Ca y est la coque babord a quitté le navire ! Malgré les copains qui nous avaient déjà ramené un parapente, un surf, une trotinette et quelques sac, il nous restait encore 150kg de bagages ... mais initialement le retour était prévu en bateau !

Curacao

Amsterdam

Paris
Mona : "Ha c'est ça la France, bizarre, y'a pas la plage"

Montpellier
Mona qui ne reconnait pas l'immeuble ...

... mais par contre l'appartement ca elle connait !
Le retour en 24 heures fut nettement plus rapide que l'aller qui nous a pris 11 mois ! Une bonne grosse douche d'eau douce et un lit bien sec qui ne bouge pas, voila les grosses envies du retour...
A bord, c'est maintenant Igor qui a repris la culotte du capitaine et qui profite du bateau pendant le mois d'aout, avant le retour de Gireg, Libéra, Eole et Maïwenn en septembre.

5 août 2014

Kite Family

Voilà un site qui fait la promotion du kite en famille ... Belle initiative !
Cela correspond bien à notre voyage et cela fait plaisir de voir ce genre de média.

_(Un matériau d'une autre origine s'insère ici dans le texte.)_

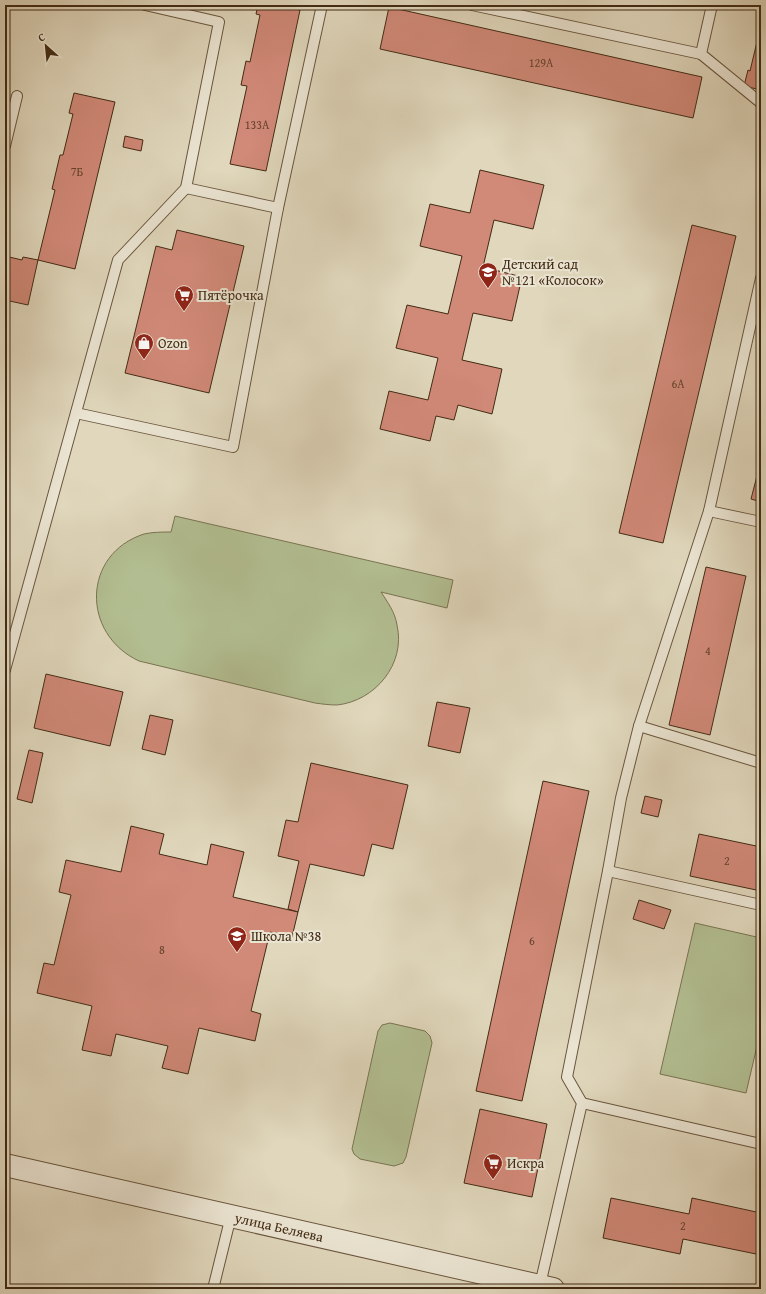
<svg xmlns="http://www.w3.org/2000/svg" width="766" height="1294" font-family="'Gentium Book Plus',serif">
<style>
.green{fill:#b2be91;stroke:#7a7452}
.building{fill:#d18978;stroke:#422b14}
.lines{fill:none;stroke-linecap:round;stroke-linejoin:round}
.service-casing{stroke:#6a563e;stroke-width:12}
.tertiary-casing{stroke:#6a563e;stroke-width:24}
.service{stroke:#ebe5d3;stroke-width:10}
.tertiary{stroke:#ebe5d3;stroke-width:22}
.labels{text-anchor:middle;stroke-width:4;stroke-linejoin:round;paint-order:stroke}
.number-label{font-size:12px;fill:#66422d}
.poi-label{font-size:14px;fill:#422b14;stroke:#ebe5d3;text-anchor:start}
.street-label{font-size:14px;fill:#422b14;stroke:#ebe5d3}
</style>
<rect width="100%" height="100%" fill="#e0d7bc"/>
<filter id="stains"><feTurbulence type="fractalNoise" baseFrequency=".005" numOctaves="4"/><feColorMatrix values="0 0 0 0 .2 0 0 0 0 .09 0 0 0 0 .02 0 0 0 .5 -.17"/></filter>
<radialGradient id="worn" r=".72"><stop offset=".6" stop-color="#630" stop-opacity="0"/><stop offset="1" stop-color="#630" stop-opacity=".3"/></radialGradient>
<g class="green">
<path d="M 175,516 L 453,580 L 447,608 L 381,592 C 388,603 395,612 397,625 C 406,664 375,701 337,705 C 329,705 322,704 315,703 L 139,661 C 81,634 82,554 144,534 C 153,532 162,532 171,532 Z"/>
<polygon points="695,923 761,938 761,1029 746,1093 660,1074"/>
<polygon points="390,1023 425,1031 430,1036 432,1043 406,1157 403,1163 394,1166 360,1159 354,1154 352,1149 378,1031 382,1025"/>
</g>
<g class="building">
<polygon points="258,5 274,5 300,10 266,171 230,164 247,86 241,85 246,61 250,62 260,15 256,14"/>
<polygon points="389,7 702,77 693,118 380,49"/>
<polygon points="761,25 761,90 744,86 748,70 750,71"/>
<polygon points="74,93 115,102 75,269 38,260 55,190 52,189 60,155 63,155 73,114 69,113"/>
<polygon points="125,136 143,140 141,151 123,147"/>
<polygon points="480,170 544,185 533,229 494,220 483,267 522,277 512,321 473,313 462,360 502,369 492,414 458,405 454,420 436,416 430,441 380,429 389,391 428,400 438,358 396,348 407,305 448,314 462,256 420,246 430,204 470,213"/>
<polygon points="692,225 736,236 663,543 619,533"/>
<polygon points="177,230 244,246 209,393 125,373 156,246 172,250"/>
<polygon points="5,256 22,260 23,257 38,260 28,305 5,300"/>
<polygon points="759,468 761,468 761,502 751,499"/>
<polygon points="706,567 746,576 710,735 669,725"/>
<polygon points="46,674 123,692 110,746 34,728"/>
<polygon points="437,702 470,708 460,753 428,746"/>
<polygon points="150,715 173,720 165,755 142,749"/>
<polygon points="29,750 43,753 32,803 17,799"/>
<polygon points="311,763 408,785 393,849 372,844 364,876 310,864 298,912 288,909 299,861 278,856 286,820 298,822"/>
<polygon points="543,781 589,791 522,1101 476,1091"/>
<polygon points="645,796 662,800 658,817 641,813"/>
<polygon points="131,826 164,834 159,854 207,865 211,844 244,852 233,897 298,912 292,937 270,932 251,1011 261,1014 255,1041 199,1028 188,1074 162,1068 168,1046 116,1034 111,1056 82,1050 92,1006 37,993 44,963 54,965 71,895 59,892 66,860 121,872"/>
<polygon points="699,834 761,847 761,891 690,876"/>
<polygon points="639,900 671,910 664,929 633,919"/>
<polygon points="480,1109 547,1124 532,1197 464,1183"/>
<polygon points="611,1198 689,1214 692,1198 761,1213 761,1255 683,1239 680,1254 603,1238"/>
<polygon points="5,1285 22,1289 5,1289"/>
</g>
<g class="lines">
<g class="service-casing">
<g id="service">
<polyline points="472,5 701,54"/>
<polyline points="712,5 701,54 761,103"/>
<polyline points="5,146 17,96"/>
<polyline points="186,188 278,208 322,5"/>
<polyline points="76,413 233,447 278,208"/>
<polyline points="709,511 761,522"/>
<polyline points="5,670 118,260 186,188 219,22 145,5"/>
<polyline points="639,726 761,763"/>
<polyline points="608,871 761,905"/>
<polyline points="582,1103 761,1144"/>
<polyline points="540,1285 582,1103 567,1077 608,871 621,798 639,726 709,511 761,278"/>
<polyline points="213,1289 231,1216"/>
</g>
</g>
<g class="tertiary-casing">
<g id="tertiary">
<path id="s1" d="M 5,1165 L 553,1289"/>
</g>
</g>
<use href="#service" class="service"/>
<use href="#tertiary" class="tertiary"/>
</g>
<defs>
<g id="school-pin" transform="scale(1)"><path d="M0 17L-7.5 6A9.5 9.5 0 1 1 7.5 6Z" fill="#8f2418" stroke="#ebe5d3"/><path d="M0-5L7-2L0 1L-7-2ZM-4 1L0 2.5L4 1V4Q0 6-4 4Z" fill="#fff"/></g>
<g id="supermarket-pin" transform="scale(1)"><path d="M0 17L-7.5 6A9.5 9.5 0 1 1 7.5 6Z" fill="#8f2418" stroke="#ebe5d3"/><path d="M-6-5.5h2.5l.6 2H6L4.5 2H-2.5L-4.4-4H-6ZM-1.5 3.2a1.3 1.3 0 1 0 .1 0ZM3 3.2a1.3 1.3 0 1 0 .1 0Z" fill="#fff"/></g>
<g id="shop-pin" transform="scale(1)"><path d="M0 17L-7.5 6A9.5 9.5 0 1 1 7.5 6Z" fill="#8f2418" stroke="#ebe5d3"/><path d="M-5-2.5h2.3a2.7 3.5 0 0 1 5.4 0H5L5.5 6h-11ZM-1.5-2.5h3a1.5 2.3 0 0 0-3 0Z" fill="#fff"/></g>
</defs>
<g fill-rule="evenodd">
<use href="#school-pin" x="488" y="272"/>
<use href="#supermarket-pin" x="184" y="295"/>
<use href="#shop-pin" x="144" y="343"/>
<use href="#school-pin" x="237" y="936"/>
<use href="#supermarket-pin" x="493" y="1163"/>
</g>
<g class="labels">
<g class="number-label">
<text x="541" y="67">129А</text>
<text x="257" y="129">133А</text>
<text x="77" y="176">7Б</text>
<text x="678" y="388">6А</text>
<text x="708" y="655">4</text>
<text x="727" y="865">2</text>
<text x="532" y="945">6</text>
<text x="162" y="954">8</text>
<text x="683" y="1230">2</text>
</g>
<g class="poi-label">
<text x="502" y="269">Детский сад<tspan x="502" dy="16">№121 «Колосок»</tspan></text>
<text x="198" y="300">Пятёрочка</text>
<text x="158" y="348">Ozon</text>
<text x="251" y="941">Школа №38</text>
<text x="507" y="1168">Искра</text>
</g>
<g class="street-label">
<text dy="5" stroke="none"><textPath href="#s1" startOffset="281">улица Беляева</textPath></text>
</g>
</g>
<rect width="766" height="1294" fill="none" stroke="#e0d7bc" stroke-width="20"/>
<rect x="6" y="6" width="754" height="1282" fill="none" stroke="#422b14" stroke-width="2"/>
<rect x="10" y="10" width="746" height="1274" fill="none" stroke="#422b14"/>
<g transform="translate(46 46) rotate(333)" stroke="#ebe5d3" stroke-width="3" paint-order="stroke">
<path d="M0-3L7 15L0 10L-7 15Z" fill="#422b14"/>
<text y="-6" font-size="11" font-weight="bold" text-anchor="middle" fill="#422b14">С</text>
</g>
<rect width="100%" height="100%" filter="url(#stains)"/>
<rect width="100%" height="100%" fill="url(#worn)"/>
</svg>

Après quelques échanges ils publient un article sur Samaya, mais on vous invite aussi à aller voir les autres pages.

http://www.kite-family.com/samaya-grand-large-et-kitesurf-en-famille-croisiere-enfants-gireg-devernay/


1 août 2014

Curacao nous revoila !

Après 11 mois à bourlinguer sur les flots, ca y est nous venons d'effectuer la dernière navigation du voyage. Retour tranquille grand largue depuis les Aves avec une petite pause matinale pour nager avec les tortues de "Klein Curacao".

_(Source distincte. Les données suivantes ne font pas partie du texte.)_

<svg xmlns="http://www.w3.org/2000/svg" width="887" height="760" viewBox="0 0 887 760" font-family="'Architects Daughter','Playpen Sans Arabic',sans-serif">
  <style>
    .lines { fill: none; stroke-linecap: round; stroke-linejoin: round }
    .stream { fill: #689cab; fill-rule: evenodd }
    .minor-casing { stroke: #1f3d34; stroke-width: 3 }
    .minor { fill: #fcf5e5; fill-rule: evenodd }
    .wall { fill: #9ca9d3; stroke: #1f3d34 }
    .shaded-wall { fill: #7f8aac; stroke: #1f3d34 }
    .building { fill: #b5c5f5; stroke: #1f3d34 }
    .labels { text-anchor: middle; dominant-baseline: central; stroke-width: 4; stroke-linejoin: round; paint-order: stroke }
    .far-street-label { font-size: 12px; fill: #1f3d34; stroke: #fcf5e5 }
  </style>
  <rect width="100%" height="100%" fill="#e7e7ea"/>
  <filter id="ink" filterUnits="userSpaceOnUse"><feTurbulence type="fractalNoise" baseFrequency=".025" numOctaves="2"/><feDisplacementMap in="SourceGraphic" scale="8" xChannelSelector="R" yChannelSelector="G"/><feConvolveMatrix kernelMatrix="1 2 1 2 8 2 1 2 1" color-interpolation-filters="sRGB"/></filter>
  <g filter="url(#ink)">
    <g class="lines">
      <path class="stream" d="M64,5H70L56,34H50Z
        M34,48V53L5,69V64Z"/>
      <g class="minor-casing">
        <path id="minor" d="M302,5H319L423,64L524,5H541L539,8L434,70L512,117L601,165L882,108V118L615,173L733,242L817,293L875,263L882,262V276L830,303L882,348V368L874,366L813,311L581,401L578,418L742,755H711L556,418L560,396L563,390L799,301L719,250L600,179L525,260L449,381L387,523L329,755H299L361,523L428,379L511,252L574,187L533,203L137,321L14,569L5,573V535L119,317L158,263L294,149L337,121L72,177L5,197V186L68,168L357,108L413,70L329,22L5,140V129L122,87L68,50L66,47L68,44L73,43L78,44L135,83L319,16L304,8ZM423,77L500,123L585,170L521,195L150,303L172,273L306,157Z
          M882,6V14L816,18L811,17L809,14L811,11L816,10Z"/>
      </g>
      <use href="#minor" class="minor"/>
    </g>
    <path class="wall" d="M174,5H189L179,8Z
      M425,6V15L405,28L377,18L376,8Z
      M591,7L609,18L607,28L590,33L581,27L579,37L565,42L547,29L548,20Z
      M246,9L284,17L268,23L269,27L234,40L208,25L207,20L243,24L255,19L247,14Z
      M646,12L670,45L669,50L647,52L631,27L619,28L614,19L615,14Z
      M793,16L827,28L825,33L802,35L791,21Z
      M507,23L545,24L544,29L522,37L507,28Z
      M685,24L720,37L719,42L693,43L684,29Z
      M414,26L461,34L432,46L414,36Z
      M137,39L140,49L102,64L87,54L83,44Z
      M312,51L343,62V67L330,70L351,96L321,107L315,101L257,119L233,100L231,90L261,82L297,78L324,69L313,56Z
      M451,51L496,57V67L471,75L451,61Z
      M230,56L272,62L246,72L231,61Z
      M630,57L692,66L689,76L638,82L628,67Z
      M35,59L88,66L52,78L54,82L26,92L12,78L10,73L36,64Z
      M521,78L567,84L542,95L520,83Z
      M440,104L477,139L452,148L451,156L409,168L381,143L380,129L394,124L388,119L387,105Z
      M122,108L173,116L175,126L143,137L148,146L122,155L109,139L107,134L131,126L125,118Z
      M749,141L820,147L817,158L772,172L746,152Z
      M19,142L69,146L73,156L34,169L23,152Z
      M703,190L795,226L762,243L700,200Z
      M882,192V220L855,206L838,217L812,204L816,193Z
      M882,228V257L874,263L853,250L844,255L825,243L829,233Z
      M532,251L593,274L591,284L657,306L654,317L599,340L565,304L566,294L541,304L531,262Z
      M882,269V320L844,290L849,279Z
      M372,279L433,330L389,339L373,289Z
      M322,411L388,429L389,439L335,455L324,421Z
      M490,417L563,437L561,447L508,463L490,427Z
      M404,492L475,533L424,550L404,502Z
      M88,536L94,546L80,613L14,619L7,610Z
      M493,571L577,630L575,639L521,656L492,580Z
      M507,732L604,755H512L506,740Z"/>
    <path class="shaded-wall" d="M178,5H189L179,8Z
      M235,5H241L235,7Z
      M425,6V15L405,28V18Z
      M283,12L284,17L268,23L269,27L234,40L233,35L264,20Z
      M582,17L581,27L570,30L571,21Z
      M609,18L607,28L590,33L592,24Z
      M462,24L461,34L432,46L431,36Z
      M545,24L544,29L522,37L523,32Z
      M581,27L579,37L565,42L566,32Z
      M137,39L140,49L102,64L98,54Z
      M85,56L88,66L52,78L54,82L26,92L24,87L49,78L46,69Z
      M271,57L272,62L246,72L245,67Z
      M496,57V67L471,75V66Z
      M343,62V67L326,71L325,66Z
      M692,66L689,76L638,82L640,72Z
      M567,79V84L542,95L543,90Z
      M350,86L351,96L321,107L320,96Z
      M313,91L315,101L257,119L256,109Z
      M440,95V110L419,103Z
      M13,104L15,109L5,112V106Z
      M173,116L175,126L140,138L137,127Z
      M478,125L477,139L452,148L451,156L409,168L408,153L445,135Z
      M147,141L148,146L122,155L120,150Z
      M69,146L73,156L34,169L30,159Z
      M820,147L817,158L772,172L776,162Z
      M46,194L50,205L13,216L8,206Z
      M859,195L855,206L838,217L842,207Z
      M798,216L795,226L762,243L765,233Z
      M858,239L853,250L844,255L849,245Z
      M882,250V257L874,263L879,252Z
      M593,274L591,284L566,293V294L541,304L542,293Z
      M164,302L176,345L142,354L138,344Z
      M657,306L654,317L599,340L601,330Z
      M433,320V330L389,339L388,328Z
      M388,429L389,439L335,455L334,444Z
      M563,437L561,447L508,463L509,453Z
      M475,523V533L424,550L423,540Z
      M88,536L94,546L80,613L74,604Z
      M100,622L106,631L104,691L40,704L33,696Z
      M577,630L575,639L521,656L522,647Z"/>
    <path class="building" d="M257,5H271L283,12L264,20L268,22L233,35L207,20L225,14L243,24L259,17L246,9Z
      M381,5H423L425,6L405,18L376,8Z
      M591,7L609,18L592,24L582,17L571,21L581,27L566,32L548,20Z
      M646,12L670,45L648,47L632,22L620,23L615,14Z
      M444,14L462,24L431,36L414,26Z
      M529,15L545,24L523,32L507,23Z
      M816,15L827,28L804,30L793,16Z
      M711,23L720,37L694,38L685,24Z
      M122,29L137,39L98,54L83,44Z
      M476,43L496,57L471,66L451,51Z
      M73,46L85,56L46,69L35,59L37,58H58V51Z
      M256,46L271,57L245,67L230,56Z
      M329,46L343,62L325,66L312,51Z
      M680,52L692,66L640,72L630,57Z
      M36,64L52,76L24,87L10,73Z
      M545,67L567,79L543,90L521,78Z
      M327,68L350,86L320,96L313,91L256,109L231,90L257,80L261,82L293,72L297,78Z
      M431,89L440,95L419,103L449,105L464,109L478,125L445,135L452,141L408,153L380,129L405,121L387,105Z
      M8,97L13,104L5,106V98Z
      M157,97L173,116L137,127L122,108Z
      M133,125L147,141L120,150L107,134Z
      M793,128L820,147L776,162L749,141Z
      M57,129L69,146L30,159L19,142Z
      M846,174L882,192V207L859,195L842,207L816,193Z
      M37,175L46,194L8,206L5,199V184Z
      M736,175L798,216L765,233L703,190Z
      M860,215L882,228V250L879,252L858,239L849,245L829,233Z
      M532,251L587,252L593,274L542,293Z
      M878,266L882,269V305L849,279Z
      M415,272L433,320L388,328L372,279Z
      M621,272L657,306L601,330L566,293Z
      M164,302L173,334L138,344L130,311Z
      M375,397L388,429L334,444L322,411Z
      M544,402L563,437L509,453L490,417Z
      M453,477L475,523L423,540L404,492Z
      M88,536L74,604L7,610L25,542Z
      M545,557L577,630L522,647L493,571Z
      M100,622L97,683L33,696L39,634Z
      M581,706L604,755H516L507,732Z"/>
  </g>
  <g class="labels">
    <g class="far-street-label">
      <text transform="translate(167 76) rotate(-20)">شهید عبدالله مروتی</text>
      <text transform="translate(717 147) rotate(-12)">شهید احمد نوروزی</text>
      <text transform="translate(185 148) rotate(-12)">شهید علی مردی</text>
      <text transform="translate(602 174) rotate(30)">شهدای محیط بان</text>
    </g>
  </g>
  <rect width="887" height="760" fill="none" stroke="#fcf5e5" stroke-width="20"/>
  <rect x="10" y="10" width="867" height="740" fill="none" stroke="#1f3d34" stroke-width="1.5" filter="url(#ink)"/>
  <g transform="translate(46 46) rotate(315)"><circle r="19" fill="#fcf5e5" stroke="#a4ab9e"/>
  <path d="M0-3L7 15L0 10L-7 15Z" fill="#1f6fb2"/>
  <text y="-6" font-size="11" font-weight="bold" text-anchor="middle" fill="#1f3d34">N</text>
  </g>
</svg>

Les Aves où on vient de passer 10 jours sont 2 atolls composés de petites îles et bancs de sable protégés par une barrière de corail. Dans le 1er atoll, la Guarda Costa locale ne nous a autorisé à rester que 48h, du coup on est allé se planquer dans le 2ème (les Aves au vent) à trop grande distance du camp de base des gardes qui se déplacent en barque de pêche. Ce coup-ci, on n'a pas eu de visite et on a pu faire les Robinson Crusoé pendant une petite semaine.

Kite presque tous les jours pour Arno et Pascal.


Isa a rempli de belles couleurs son carnet d'aquarelle.


Damien nous a nourri de poissons et langoustes presque tous les jours !




Ca y est, Damien est sur le point de reprendre son avion et demain, c'est le tour de Pascal, Isa et Arno.